"WE CALL IT 'Onkalo.' Onkalo means 'hiding place,'" director/narrator Michael Madsen gravely informs us at the beginning of Into Eternity. Well, he doesn't inform us, really—throughout his documentary, Madsen's voiceover is directed at those who might watch his film in the distant future. Like, 100,000 years from now.

That's how long the Onkalo nuclear waste repository will need to last before its contents are no longer lethal. Conceived as a remote place to hold Finland's nuclear waste, work began on the massive subterranean complex in 2004, where twisting caverns are even now being carved out of the bedrock beneath Olkiluoto Island. With a projected depth of over 500 meters, the labyrinthine, artificial cave will be so vast that it won't be truly finished until the 22nd century. "Onkalo must last 100,000 years," Madsen says. "Nothing built by man has lasted even a 10th of that timespan."

While Madsen's got a flair for the melodramatic—and while his occasional onscreen presence is utterly unnecessary—he's also got a sense for gripping imagery and an eerie, haunting tone.

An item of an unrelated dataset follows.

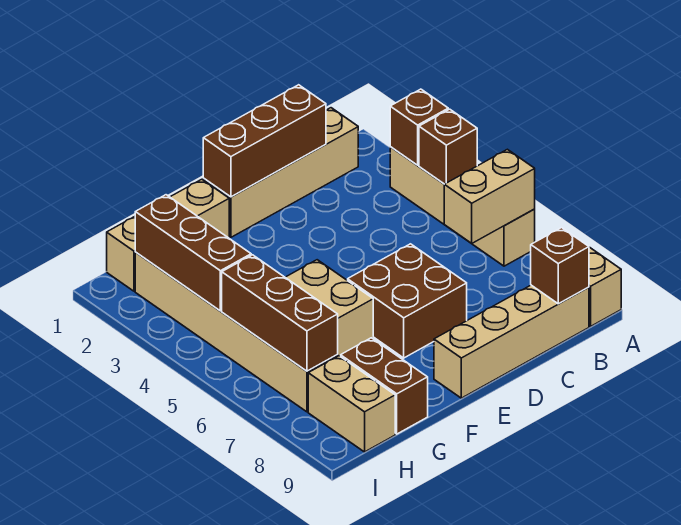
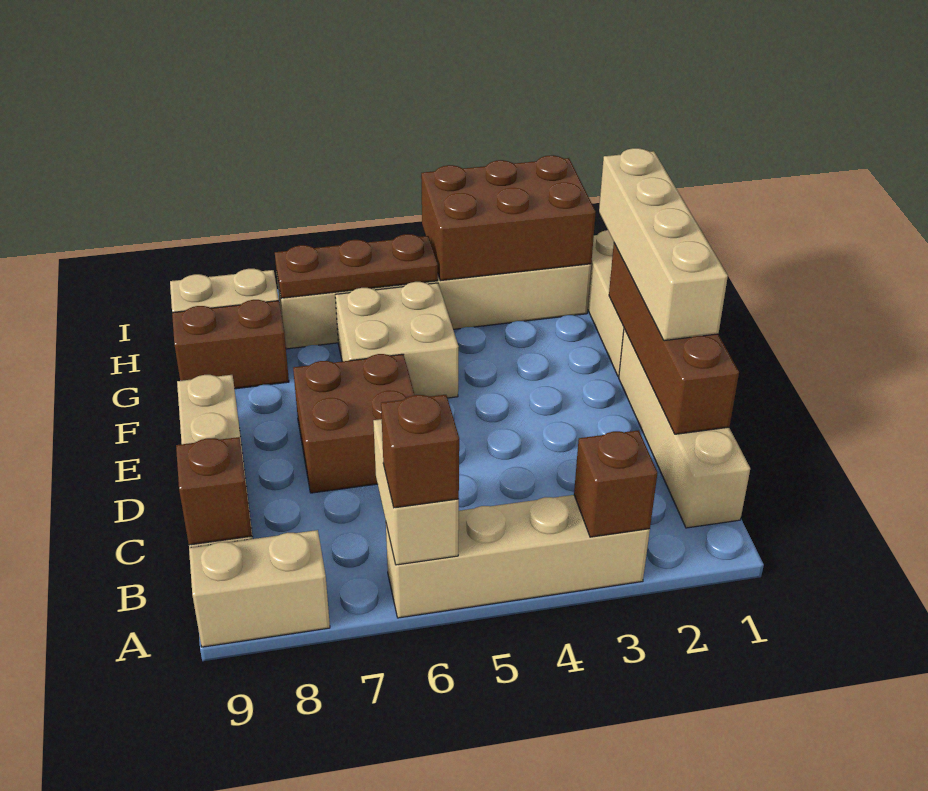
brown 1x1 brick [419,109,477,184] -> brown 1x1 brick moved to [381,395,459,508]
brown 1x3 brick [203,85,326,197] -> brown 1x4 brick [609,243,739,434]
none -> tan 1x4 brick [599,148,728,341]
brown 1x3 brick [135,195,251,311] -> brown 2x3 brick [421,155,596,281]
brown 1x3 brick [222,255,338,371] -> brown 1x3 plate [275,234,438,298]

Little actually happens here, but it's fascinating all the same: We see the passages of Onkalo being slowly tunneled out, and we listen as parade of talking heads—officials, scientists, radiologists, laborers—talk about the practical and philosophical repercussions of their task. It's a massive undertaking, but the scope is even bigger: The experts argue over whether it's better to try to warn away whatever kind of residents Earth might have in 100,000 years—a task not unlike Neanderthals trying to communicate with us—or if Onkalo should simply be sealed and abandoned, hopefully being forgotten and never discovered.

While Madsen takes himself, and his film, very seriously—he somehow makes even a shot of a moose shitting in the woods seem pretentious—this subject matter is ominous, harrowing, and strange. This is a documentary in which it's clear that humans know very little about the present—mostly, just that we've gotten quite good at poisoning not only ourselves, but also our children—and even less about the future.